§ **Exercise prompt**: Rewrite all of the data below with "centimetres" replaced by "centimeters" wherever it occurs, changing nothing else and leaving out the pictures.

Collected data
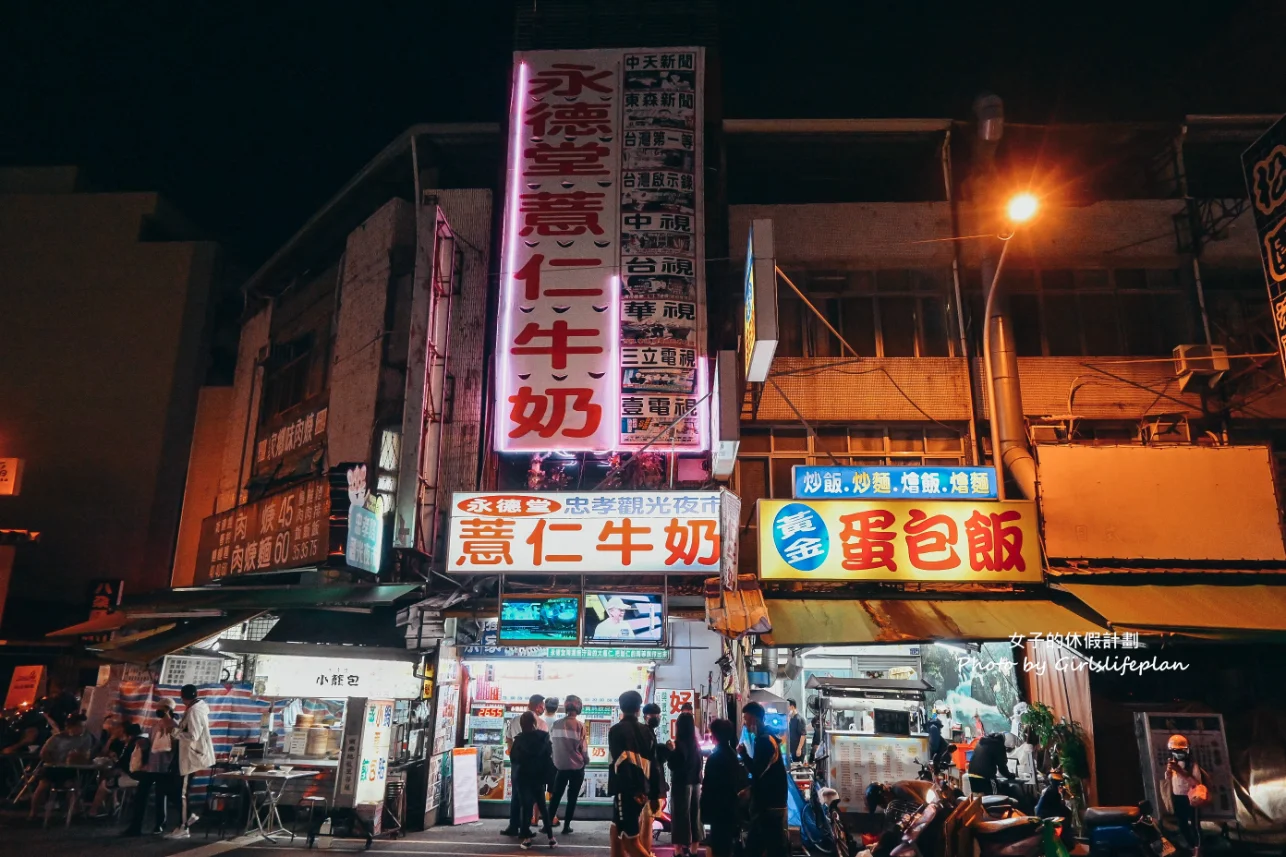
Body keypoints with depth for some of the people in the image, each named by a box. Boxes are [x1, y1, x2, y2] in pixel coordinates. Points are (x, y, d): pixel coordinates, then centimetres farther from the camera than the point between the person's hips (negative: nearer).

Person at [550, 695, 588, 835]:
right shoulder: (579, 725, -11)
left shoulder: (556, 725, -3)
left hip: (560, 765, 3)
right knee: (572, 797, 8)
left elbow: (552, 743, 2)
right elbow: (583, 747, -6)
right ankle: (566, 826, 9)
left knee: (556, 796, 13)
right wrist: (586, 760, 12)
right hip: (577, 767, -2)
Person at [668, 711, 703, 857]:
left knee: (681, 815, 0)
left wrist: (670, 751, -8)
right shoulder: (696, 744, 5)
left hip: (682, 783, -7)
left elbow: (673, 766, -17)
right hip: (695, 782, 7)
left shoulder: (680, 743, -16)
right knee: (694, 814, 13)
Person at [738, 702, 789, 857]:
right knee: (757, 844, 15)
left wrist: (743, 753, -13)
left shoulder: (765, 740, -17)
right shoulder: (763, 738, 14)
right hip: (766, 801, 10)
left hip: (770, 803, -10)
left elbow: (757, 771, -22)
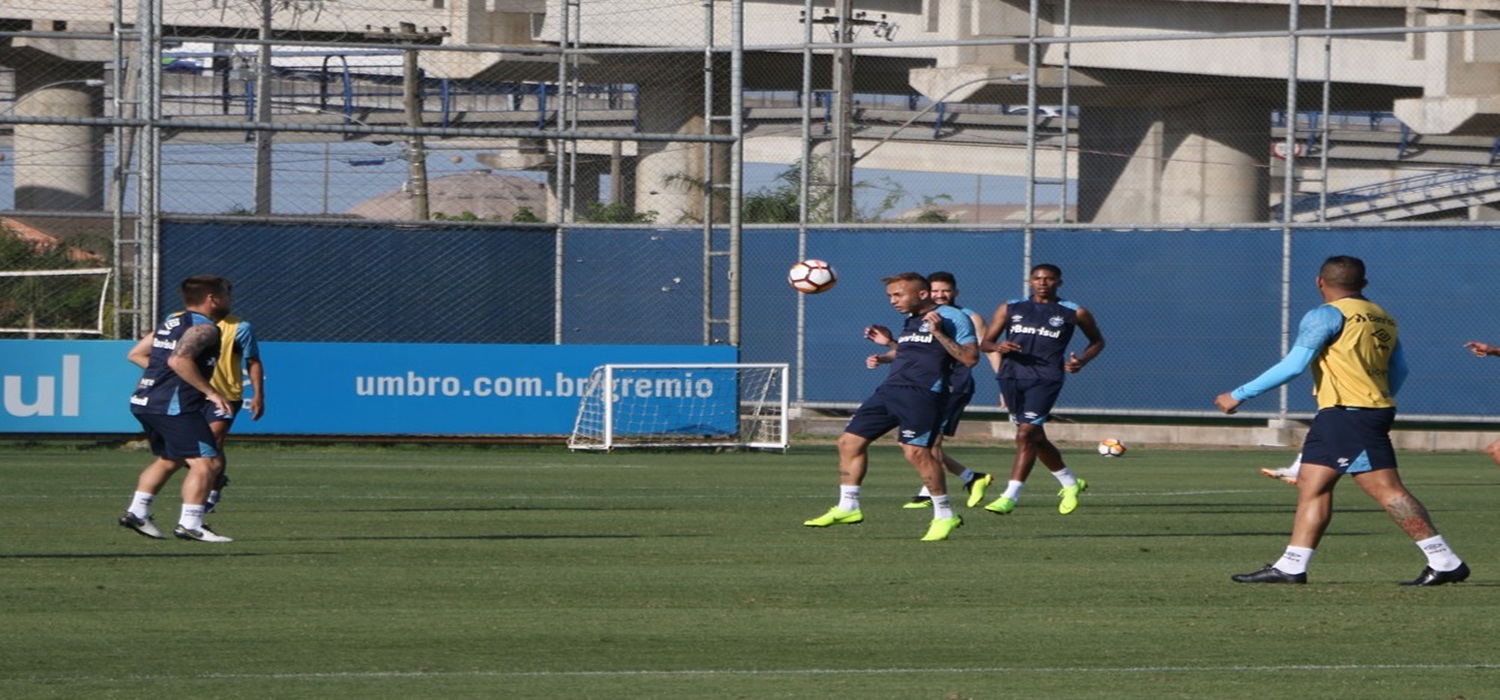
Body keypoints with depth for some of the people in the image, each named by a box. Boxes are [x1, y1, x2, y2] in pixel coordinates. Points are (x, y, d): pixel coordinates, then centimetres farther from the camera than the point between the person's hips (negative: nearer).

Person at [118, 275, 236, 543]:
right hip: (174, 406, -10)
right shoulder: (204, 328, -10)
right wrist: (210, 392, -21)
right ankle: (190, 524, -17)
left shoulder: (172, 322, 19)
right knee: (206, 462, -11)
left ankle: (137, 512, 23)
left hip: (144, 401, 10)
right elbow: (179, 360, -26)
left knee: (169, 459, 25)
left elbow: (136, 354, 22)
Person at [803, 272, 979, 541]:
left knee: (916, 451, -20)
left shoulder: (952, 318, -4)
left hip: (923, 393, -9)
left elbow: (970, 358, -11)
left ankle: (945, 515, -8)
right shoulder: (910, 322, 22)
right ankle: (847, 507, 14)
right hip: (890, 389, 9)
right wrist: (890, 343, 20)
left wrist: (939, 334, -16)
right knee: (850, 441, 6)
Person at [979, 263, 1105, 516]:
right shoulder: (1010, 308, 10)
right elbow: (985, 342, 10)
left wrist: (1082, 361, 0)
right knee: (1036, 438, 14)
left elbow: (1097, 341, 19)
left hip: (1045, 379, -4)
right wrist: (998, 347, -13)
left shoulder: (1074, 313, 5)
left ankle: (1010, 497, -17)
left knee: (1026, 435, -17)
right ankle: (1070, 484, 34)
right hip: (1012, 376, 4)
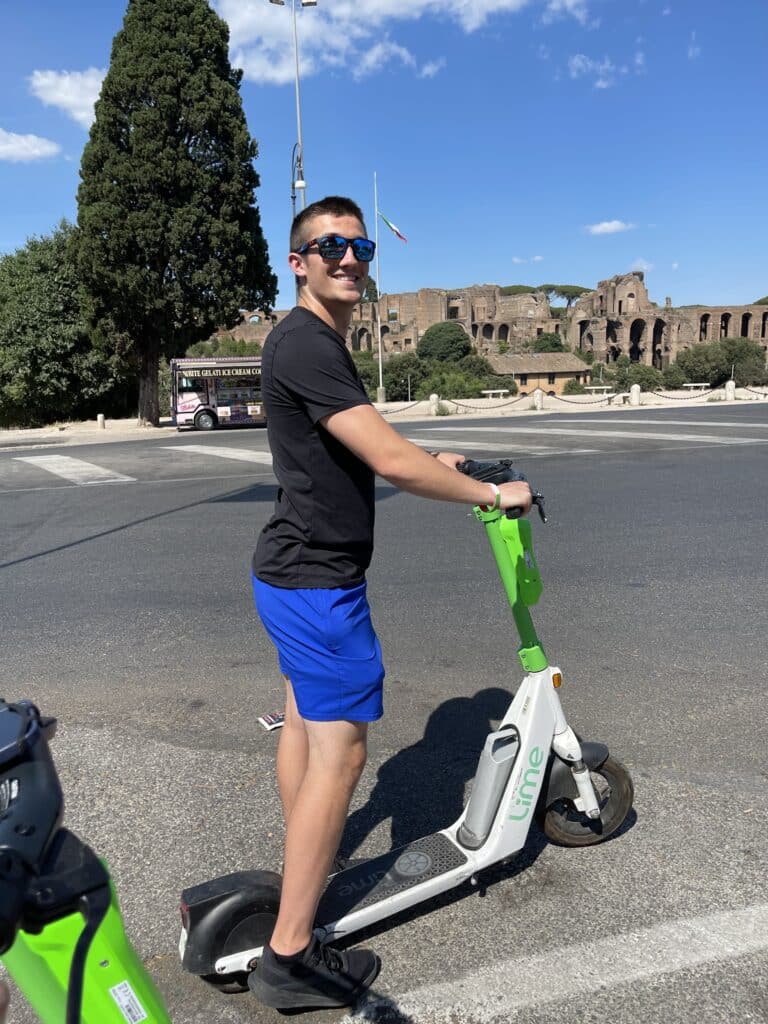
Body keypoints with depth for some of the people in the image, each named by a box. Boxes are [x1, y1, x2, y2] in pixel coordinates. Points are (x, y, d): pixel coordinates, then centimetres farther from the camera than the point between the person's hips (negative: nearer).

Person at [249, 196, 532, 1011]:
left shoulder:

§ **Your solution**:
Body keypoints with depth for some of the people in the image, each named by a box. Boxes are [x1, y1, x2, y2] in pixel coordinates. Points are (x, y, d): pixel coordinates, then centimeters farther from the camera than the point between the person's hips (negative: nearer).

Person at [550, 695, 588, 835]:
right shoulder: (579, 725, -11)
left shoulder: (556, 725, -3)
left hip: (560, 765, 3)
right knee: (572, 797, 8)
left elbow: (552, 743, 2)
right elbow: (583, 747, -6)
right ankle: (566, 826, 9)
left knee: (556, 796, 13)
right wrist: (586, 760, 12)
right hip: (577, 767, -2)
Person at [668, 711, 703, 857]:
left knee: (681, 815, 0)
left wrist: (670, 751, -8)
right shoulder: (696, 744, 5)
left hip: (682, 783, -7)
left elbow: (673, 766, -17)
right hip: (695, 782, 7)
left shoulder: (680, 743, -16)
right knee: (694, 814, 13)
Person at [738, 702, 789, 857]:
right knee: (757, 844, 15)
left wrist: (743, 753, -13)
left shoulder: (765, 740, -17)
right shoulder: (763, 738, 14)
right hip: (766, 801, 10)
left hip: (770, 803, -10)
left elbow: (757, 771, -22)
Body keypoints with depth for some of the people in the image, each named by a box. Boxes are [x1, y1, x2, y2] in pixel coordinates. Points are (x, y, d): pixel coordinates, then centimeters farther from the camera than the point between the person's hips (negative: nearer).

Person at [118, 275, 236, 543]:
right hip: (174, 406, -10)
right shoulder: (204, 328, -10)
right wrist: (210, 392, -21)
right ankle: (190, 524, -17)
left shoulder: (172, 322, 19)
right knee: (206, 462, -11)
left ankle: (137, 512, 23)
left hip: (144, 401, 10)
right elbow: (179, 360, -26)
left knee: (169, 459, 25)
left elbow: (136, 354, 22)
Person at [803, 272, 979, 541]:
left knee: (916, 451, -20)
left shoulder: (952, 318, -4)
left hip: (923, 393, -9)
left elbow: (970, 358, -11)
left ankle: (945, 515, -8)
right shoulder: (910, 322, 22)
right ankle: (847, 507, 14)
right hip: (890, 389, 9)
right wrist: (890, 343, 20)
left wrist: (939, 334, -16)
right knee: (850, 441, 6)
Person at [979, 263, 1105, 516]:
right shoulder: (1010, 308, 10)
right elbow: (985, 342, 10)
left wrist: (1082, 361, 0)
right knee: (1036, 438, 14)
left elbow: (1097, 341, 19)
left hip: (1045, 379, -4)
right wrist: (998, 347, -13)
left shoulder: (1074, 313, 5)
left ankle: (1010, 497, -17)
left knee: (1026, 435, -17)
right ankle: (1070, 484, 34)
right hip: (1012, 376, 4)
Body keypoints with depth for some of the people in the image, each named by a box. Boxes are [x1, y1, x2, y2] in pixel coordinates. Points are (x, y, d): pixel coordinates, then centimeters farther from the camera than the point between the person's hips (negative: nearer).

Person at [249, 196, 532, 1011]:
left shoulder:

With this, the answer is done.